On Mon, Nov 2, 2020 at 1:14 PM Eric V. Smith email@example.com wrote:
On 11/2/2020 9:31 AM, Thomas Wouters wrote:
On Sat, Oct 31, 2020 at 12:25 PM Steven D'Aprano firstname.lastname@example.org wrote:
I really don't get why so many people are hung up over this minuscule issue of giving `_` special meaning inside match statements. IMO, consistency with other languages' pattern matching is more useful than the ability to capture using `_` as a variable name.
Allow me to explain, then: structured pattern matching is (even by admission of PEPs 634-363) an extension of iterable unpacking. The use of '_' as a wildcard pattern is a sharp break in that extension. In the structured pattern matching proposal, '_' is special syntax (and not in any way less so than '?') but *only* in cases in match statements, not in iterable unpacking. It *already* isn't consistent with '_' in other languages, and we can't fix that without breaking uses of _ for gettext, not to mention other situations existing code uses '_' as something other than an assign-only variable.

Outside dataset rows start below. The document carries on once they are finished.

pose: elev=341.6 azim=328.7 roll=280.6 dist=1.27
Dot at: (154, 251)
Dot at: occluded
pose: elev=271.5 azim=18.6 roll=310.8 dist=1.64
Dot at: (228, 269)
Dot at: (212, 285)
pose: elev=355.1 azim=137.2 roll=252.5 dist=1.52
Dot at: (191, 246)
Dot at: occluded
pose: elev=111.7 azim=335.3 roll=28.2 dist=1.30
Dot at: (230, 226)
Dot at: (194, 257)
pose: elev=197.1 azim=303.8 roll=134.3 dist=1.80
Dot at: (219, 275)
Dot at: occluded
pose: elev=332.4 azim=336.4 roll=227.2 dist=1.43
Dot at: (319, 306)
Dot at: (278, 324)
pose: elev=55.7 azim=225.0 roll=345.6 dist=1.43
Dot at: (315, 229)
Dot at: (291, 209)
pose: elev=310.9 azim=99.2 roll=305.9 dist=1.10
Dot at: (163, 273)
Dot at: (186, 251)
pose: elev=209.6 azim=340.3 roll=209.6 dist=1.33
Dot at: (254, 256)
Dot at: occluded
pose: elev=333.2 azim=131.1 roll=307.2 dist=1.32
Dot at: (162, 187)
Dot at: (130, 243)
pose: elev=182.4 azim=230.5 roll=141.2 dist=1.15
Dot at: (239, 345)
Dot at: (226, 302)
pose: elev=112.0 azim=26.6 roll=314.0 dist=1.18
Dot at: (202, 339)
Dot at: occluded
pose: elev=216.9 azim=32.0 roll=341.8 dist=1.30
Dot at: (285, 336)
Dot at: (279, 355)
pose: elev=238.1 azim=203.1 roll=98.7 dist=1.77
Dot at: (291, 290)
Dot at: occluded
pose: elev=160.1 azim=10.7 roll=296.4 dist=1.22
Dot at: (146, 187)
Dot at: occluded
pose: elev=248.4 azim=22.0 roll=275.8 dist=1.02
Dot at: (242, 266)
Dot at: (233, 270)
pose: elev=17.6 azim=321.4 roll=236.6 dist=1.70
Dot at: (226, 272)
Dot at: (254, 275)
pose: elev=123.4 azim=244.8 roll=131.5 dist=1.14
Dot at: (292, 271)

Using '_' in structured pattern matching means any use of '_' becomes an extra burden -- you have to know whether it's a name or not based on the surrounding context. It makes all uses of '_' harder to parse, and it makes it easier to mistake one situation for another. Perhaps not terribly easy, but since there is _no_ confusion now, it's by definition *easier*. The use of something else, like '?', leaves existing uses of '_' unambiguous, and allows structured pattern matching and iterable unpacking to be thought of the same. It reduces the complexity of the language because it no longer uses the same syntax for disparate things.
All good points.
What I don't understand is why '_' is treated any differently than any named capture pattern. It seems to me that using:
case x: # a capture_pattern
is the same as:
case _: # the wildcard_pattern
They both always match (I'm ignoring the binding thing here, it's coming up). I realize PEP 635 gives the rational for separating this so that it can enforce that "case x, x:" can be made invalid, likening it to duplicate function parameters. The PEP focuses on the differences between that and tuple unpacking. But I think that if the semantics were the same as tuple unpacking (allowed duplicates, and binding to the last one) then the whole "_ as wildcard" arguments would just go away, and "_" would be treated just as it is elsewhere in Python. For me, this would address Thomas' point above and reduce the cognitive load of having a special rule.
But I'm probably missing some other nuance to the whole discussion, which will no doubt now be pointed out to me.
That's not an unreasonable characterization. But we feel that `case x, x` can easily be misunderstood as "a tuple of two equal values" and we want to be able to call that out as an error. Hence the need for recognizing the wildcard in the parser, since `case x, _, _` *is* important. Hence the need to standardize it (i.e., not leave it to be *just* a convention). Using _ seems the most commonly used convention for "throwaway" target (although we know some organizations have different conventions), *and* it matches the wildcard notation in most other languages, which looks like a win-win to me. Finally, not assigning a value to _ is kind of important in the context of i18n, where _("string") is the common convention for tagging translatable strings.